Data to use:
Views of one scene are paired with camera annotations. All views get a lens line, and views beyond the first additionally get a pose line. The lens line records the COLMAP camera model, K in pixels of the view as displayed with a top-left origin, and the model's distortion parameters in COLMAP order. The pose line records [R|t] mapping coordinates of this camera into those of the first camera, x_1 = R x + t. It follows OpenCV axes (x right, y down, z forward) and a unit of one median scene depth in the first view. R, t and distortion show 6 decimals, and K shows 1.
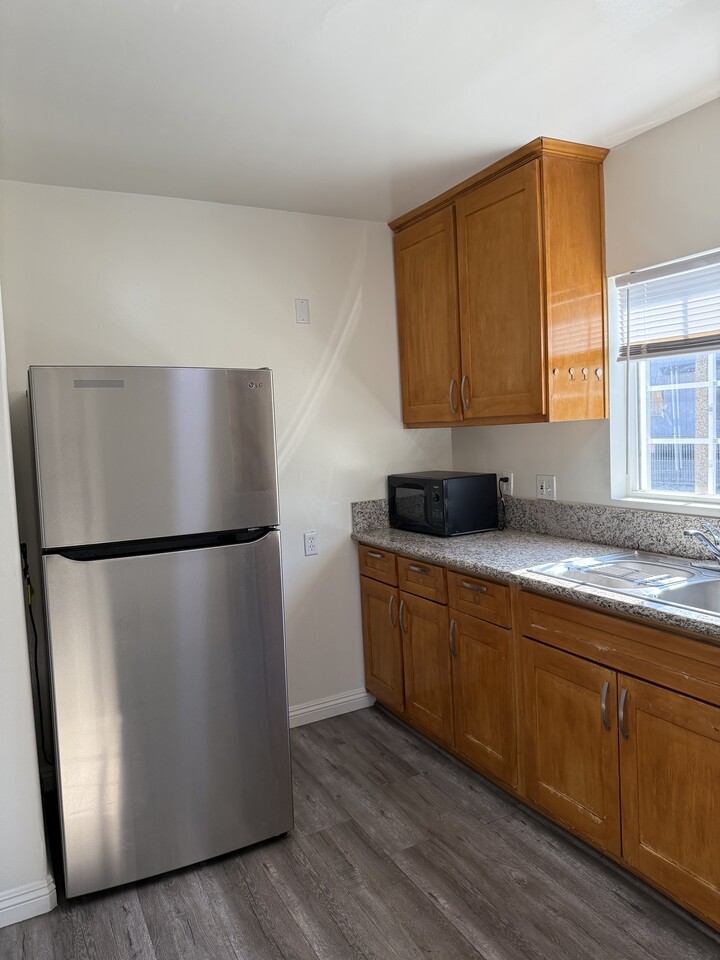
lens RADIAL K [[667.4, 0, 357.7], [0, 667.4, 477.0], [0, 0, 1]] dist [0.004942, -0.014283]
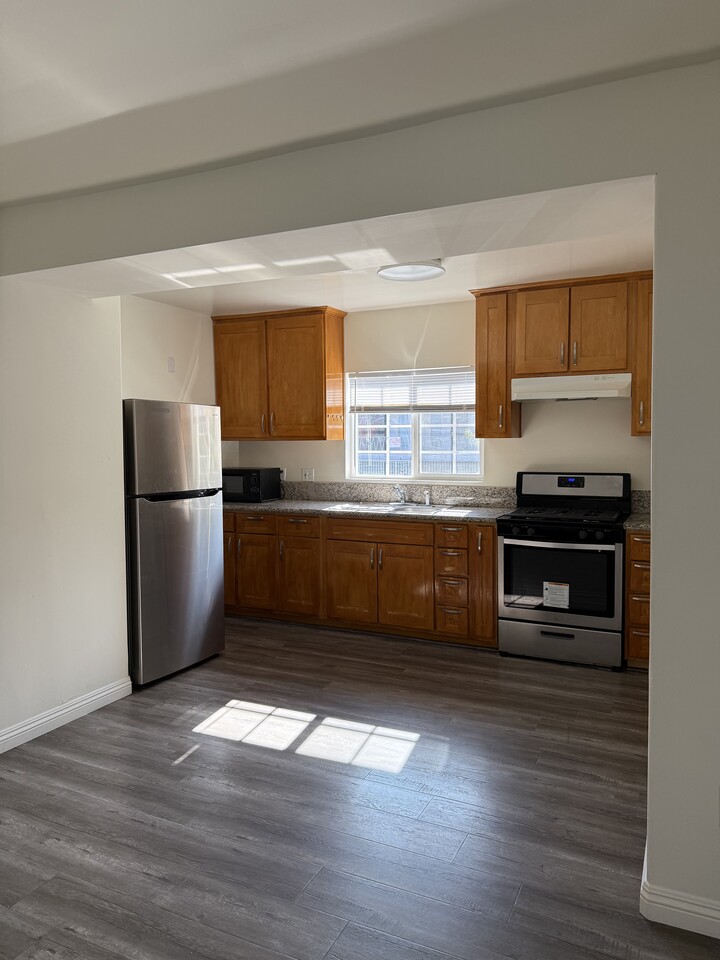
lens RADIAL K [[667.4, 0, 359.9], [0, 667.4, 475.0], [0, 0, 1]] dist [0.004942, -0.014283]
pose [[0.791800, 0.015819, 0.610575, -0.857046], [0.008682, 0.999272, -0.037148, 0.098969], [-0.610718, 0.034715, 0.791087, -0.666287]]
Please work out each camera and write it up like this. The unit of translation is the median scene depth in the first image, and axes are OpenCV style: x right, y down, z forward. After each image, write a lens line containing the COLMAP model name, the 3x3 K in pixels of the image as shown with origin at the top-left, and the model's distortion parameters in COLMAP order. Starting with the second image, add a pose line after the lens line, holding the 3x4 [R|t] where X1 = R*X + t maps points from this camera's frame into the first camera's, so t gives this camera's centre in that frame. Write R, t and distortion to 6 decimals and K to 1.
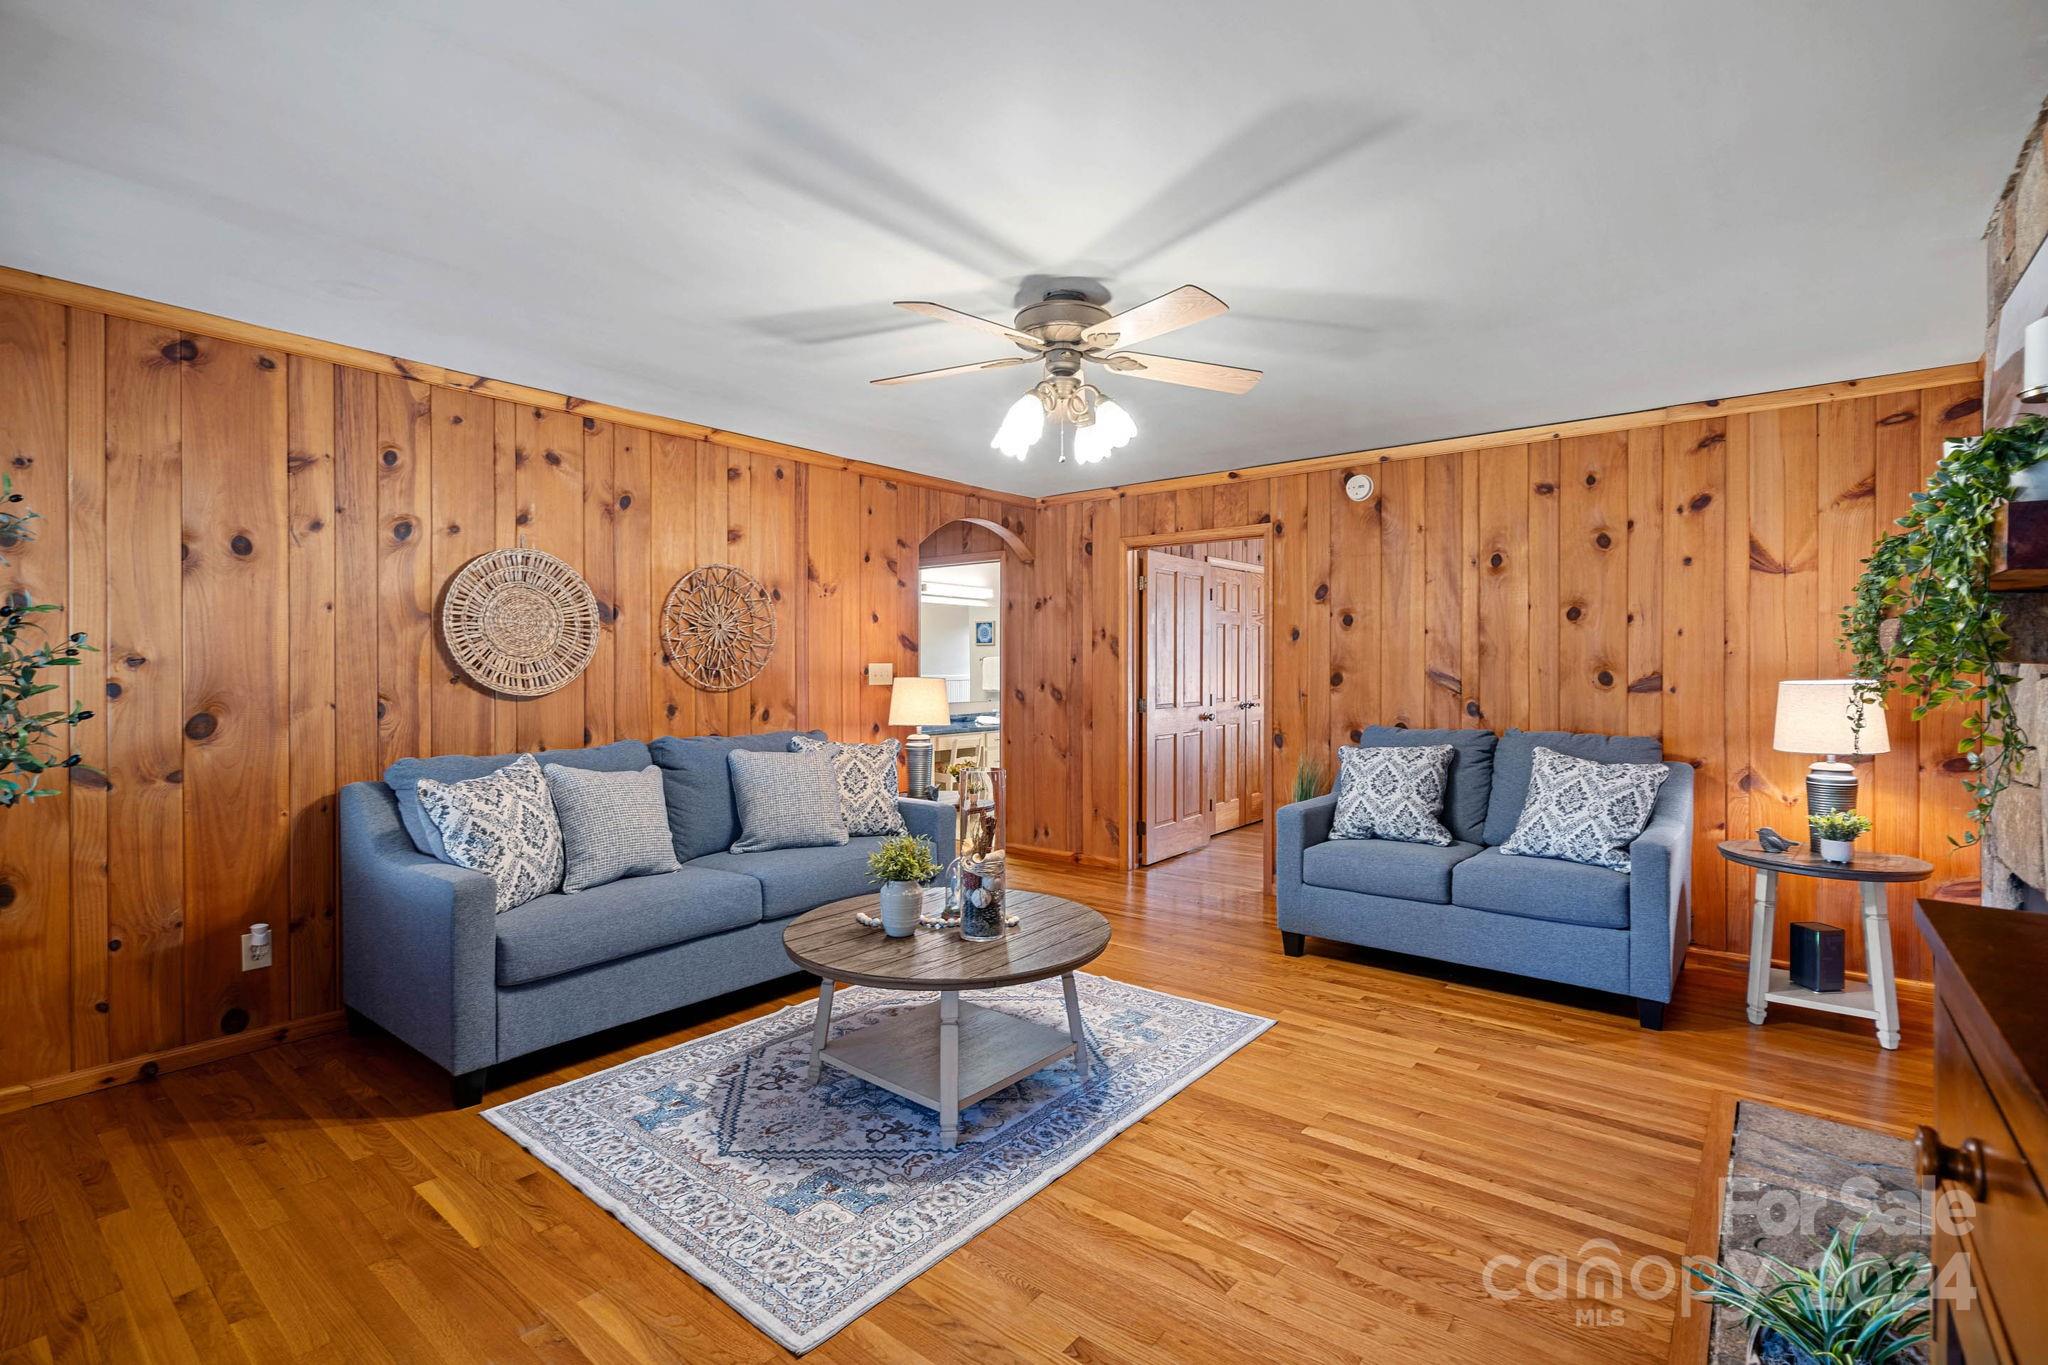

Goal of the exercise: Pictures included in the data should be dropped; everything else must be repeated exactly.

Result:
Views of one scene are paired with camera annotations. All views get a lens line, and views beyond the first additionally get a pose line. The lens line records the COLMAP camera model, K in pixels of the view as displayed with a top-left origin, and the model's distortion parameters in COLMAP order. The pose line records [R|t] mapping coordinates of this camera into those of the first camera, x_1 = R x + t. It follows OpenCV axes (x right, y down, z forward) and a unit of one median scene depth in the first view. R, t and distortion show 6 decimals, and K shows 1.
lens RADIAL K [[667.4, 0, 357.7], [0, 667.4, 477.0], [0, 0, 1]] dist [0.004942, -0.014283]
lens RADIAL K [[667.4, 0, 359.9], [0, 667.4, 475.0], [0, 0, 1]] dist [0.004942, -0.014283]
pose [[0.791800, 0.015819, 0.610575, -0.857046], [0.008682, 0.999272, -0.037148, 0.098969], [-0.610718, 0.034715, 0.791087, -0.666287]]
Please work out each camera and write it up like this. The unit of translation is the median scene depth in the first image, and axes are OpenCV style: x right, y down, z forward. After each image, write a lens line containing the COLMAP model name, the 3x3 K in pixels of the image as shown with origin at the top-left, and the model's distortion parameters in COLMAP order. Starting with the second image, add a pose line after the lens line, holding the 3x4 [R|t] where X1 = R*X + t maps points from this camera's frame into the first camera's, so t gives this camera's centre in that frame. Write R, t and distortion to 6 decimals and K to 1.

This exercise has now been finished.